Over the last four days over 39 tremors have been felt in the area on a section of the San Andreas system known as the Calaveras Fault.
Between Sunday night and Monday afternoon, 39 quakes greater than 1.0 have occurred and 20 more than 2.0, seven over 3.0, one 4.1 and one 4.2, according to the U.S. Geological Survey.
The first struck Sunday night at 10:26 a.m., 12 miles southeast of Hollister, and had a preliminary magnitude of 3.3. Over 260 people reported the incident to the USGS. The largest quake recorded on Monday gave a gentle shake at 2:27 a.m., 12 miles northeast of Hollister, and had a preliminary magnitude of 3.8.

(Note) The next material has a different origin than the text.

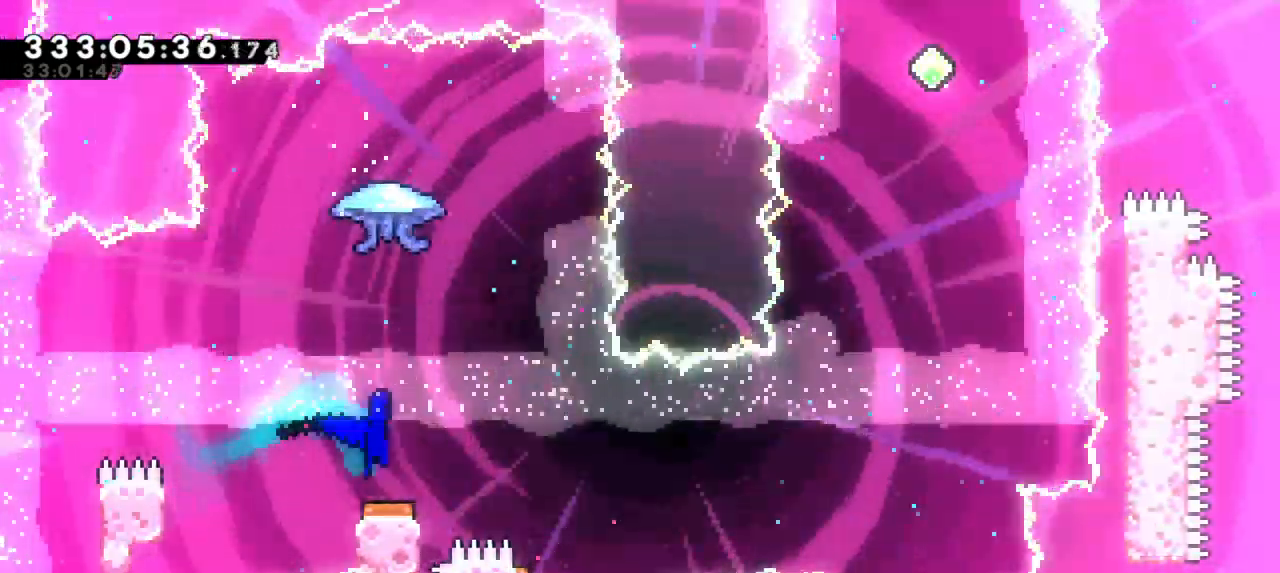
{"keys": ["grab", "right"], "events": [[350, "right", "down"]]}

Several quakes shook the area on Tuesday, including a 4.2 trembler recorded 11 miles southeast of Hollister and 17 miles east of Salinas. Over 650 people reported feeling this quake.
On Wednesday, tremors continued to gently shake the area, and the USGS recorded two 3.0 earthquakes. One hit 12 miles southeast of Hollister at 5:14 a.m. and another two miles southwest of San Juan Bautista and nine miles west of Hollister at 7:08 a.m.
No injuries or damage have been reported.
Earthquakes with a magnitude of 3.0 are common along this area of the fault, and swarms occur more rarely. A series of 4.0s and 4.6s hit in the early 1970s, and in 2001, the USGS recorded three earthquakes around 4.0.
“This part of the Calaveras Fault creeps and it continually deforms,” explains Ole Kaven, a research geophysicist with the USGS. “What that generally suggests is that strain doesn’t build up sufficiently to create very large earthquakes, though that possibility can’t be entirely excluded.”